For Motte and his team at Viseo, it means that their business is probably changing speed in terms of responsiveness in sales.
“That means that we have to adapt also the type of delivery teams that we put together, because they have smaller squads compared to what we used to have,” he said.
Over the past five years, Motte has seen several businesses begin “ambitious” technology programs that didn’t produce the benefits once promised or blew their budget.
"There's a lack of confidence around complex projects because the technology is much more complex today than what it used to be. There's a lot more components, like cyber security and big data,” he said.
What he is seeing now is projects being divided into several stages, rather than one big project.

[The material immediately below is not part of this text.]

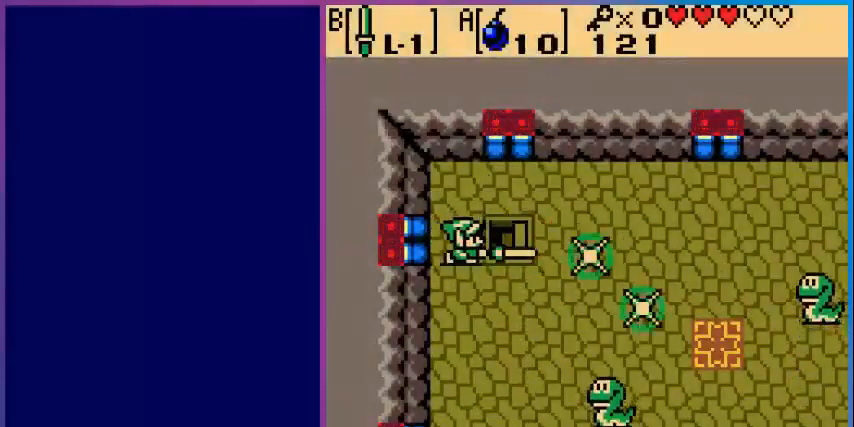
{"buttons": ["DPAD_UP"], "events": [[40, "B", "down"], [200, "B", "up"], [440, "DPAD_UP", "down"]]}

“It doesn't mean they don't spend more or that they spend less time, but it means the size of project is smaller,” he said.
“We pause after the first phase properly, we evaluate, which I think is not a bad approach, not great for professional services, but a good approach when it comes to an outcome.”
The AI of it all
For Viseo, AI, at the moment, is only one percent of their revenue globally in commercial service, but Motte noted that it “probably takes 90 percent of the airtime”.
"It’s quite a paradox, at the moment, in terms of where we are and what we've seen,” he said.
“If we look at our customer base, which is roughly 3000 customers globally. We only have a small percentage of customers who have done other POCs or move those POCs into production.”
Motte explained that Viseo is working out what the barrier to entry is when it comes to green lighting AI projects.
"The difficult conversation is going from the idea to the doing seems to be extremely difficult for CIOs, CTOs and even CEOs,” he said.
The trend Motte is seeing is data and ERP projects being far more important for their customers.
“I still feel like the reality of the market is very much back to the basic things that we've been talking about for the past 15 years, plus a little bit of hype around AI and not much true delivery and benefits [of AI].”
Viseo and CRN Australia conducted this interview at Agentforce World Tour Sydney 2026.